An Italian Old Master portrait stolen from a Jewish art dealer 85 years ago briefly surfaced in a luxury Argentine real estate ad — only to vanish almost as soon as reporters spotted it. Now Interpol and Argentine police are scrambling to stop it from slipping back into the shadows of Nazi loot.
The painting, an 18th-century Portrait of a Lady by Giuseppe Ghislandi, once belonged to renowned Dutch Jewish dealer Jacques Goudstikker, whose entire collection was seized by Nazis in a forced sale in 1940. Goudstikker himself died while fleeing the German invasion, leaving behind a “black book” inventory of nearly 1,000 plundered works.
Some 200 were restituted to his heir Marei von Saher in 2006. But this particular portrait — depicting Contessa Colleoni in a green silk gown — was never recovered.
Dutch reporters Cyril Rosman and Peter Schouten had been chasing leads for years, following the trail of Nazi official Friedrich Kadgien, a close adviser to Hermann Göring who escaped to Argentina after the war. When Kadgien’s daughter listed the family’s seaside home in Mar del Plata, an eagle-eyed journalist spotted something extraordinary in the background of a glossy property photo: a painting above a green sofa that looked exactly like the missing Ghislandi.
Then the listing vanished from the realtor’s website.
Kadgien had fled Germany with diamonds and at least two paintings, according to wartime diaries. He died in Buenos Aires in 1978, and his two daughters have lived there since. One has been linked to other suspicious artworks, including a still-life by Abraham Mignon that appeared in her social media posts.
When journalists reached out, the daughter brushed them off. “I don’t know what painting you’re talking about,” she replied — before going silent, pulling the ad, and even changing her name on Instagram.
With the lead threatening to evaporate, Interpol and Argentine federal police have joined forces with Dutch officials to track the portrait down before it disappears into another private vault.

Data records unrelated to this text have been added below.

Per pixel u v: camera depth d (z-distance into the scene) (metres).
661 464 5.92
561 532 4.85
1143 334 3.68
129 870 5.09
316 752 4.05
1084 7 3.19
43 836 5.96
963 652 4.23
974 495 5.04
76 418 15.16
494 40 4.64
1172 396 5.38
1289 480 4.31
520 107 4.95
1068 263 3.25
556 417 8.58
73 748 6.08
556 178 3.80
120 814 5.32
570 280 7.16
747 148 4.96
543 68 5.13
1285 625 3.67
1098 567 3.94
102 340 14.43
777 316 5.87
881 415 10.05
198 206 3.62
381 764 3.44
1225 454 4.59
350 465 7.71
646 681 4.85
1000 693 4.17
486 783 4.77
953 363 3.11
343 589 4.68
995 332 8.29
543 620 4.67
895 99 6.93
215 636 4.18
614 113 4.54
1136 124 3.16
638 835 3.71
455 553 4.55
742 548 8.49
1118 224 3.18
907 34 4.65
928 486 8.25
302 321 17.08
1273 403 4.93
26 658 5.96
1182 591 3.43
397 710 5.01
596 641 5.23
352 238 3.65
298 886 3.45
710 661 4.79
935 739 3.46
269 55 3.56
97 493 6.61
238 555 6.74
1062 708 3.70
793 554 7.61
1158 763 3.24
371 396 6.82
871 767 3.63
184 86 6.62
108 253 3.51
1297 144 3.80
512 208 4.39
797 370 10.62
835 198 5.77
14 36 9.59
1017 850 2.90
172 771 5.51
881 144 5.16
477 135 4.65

The case has electrified the sluggish world of Nazi art restitution, normally bogged down in court battles and paperwork.
For Goudstikker’s heir, 81-year-old Marei von Saher, the sudden glimpse of the portrait is bittersweet. “It is my family’s goal to recover every artwork stolen from the Goudstikker collection,” she told reporters.
Experts estimate 600,000 Nazi-looted artworks remain missing. Some hang in museums, others circulate quietly in private hands, surfacing only by accident — as with the Cornelius Gurlitt hoard uncovered in Munich in 2013.
Deidre Berger of the Jewish Digital Cultural Recovery Project says many more could emerge “if governments worldwide would digitize and transcribe their archives.”